| BRIEF |
Starting with the line that mentions "どんなことでもお気軽に", repeat each line verbatim until the entries end, both ends included.

--- START ---

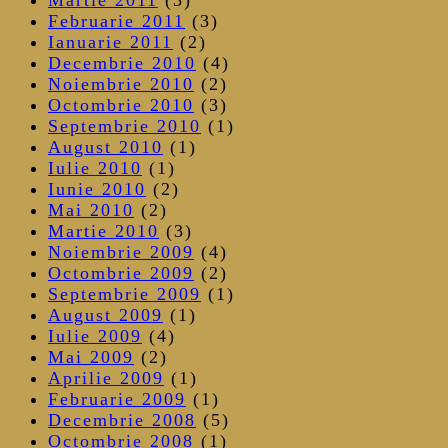
Februarie 2011
(3)
Ianuarie 2011
(2)
Decembrie 2010
(4)
Noiembrie 2010
(2)
Octombrie 2010
(3)
Septembrie 2010
(1)
August 2010
(1)
Iulie 2010
(1)
Iunie 2010
(2)
Mai 2010
(2)
Martie 2010
(3)
Noiembrie 2009
(4)
Octombrie 2009
(2)
Septembrie 2009
(1)
August 2009
(1)
Iulie 2009
(4)
Mai 2009
(2)
Aprilie 2009
(1)
Februarie 2009
(1)
Decembrie 2008
(5)
Octombrie 2008
(1)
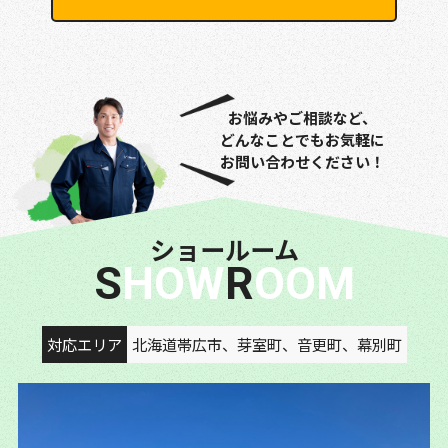
お悩みやご相談など、
どんなことでもお気軽に
お問い合わせください！
ショールーム
SHOW
ROOM
対応エリア
北海道帯広市、芽室町、音更町、幕別町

--- END ---

| SOLUTION TO THIS EXERCISE |
どんなことでもお気軽に
お問い合わせください！
ショールーム
SHOW
ROOM
対応エリア
北海道帯広市、芽室町、音更町、幕別町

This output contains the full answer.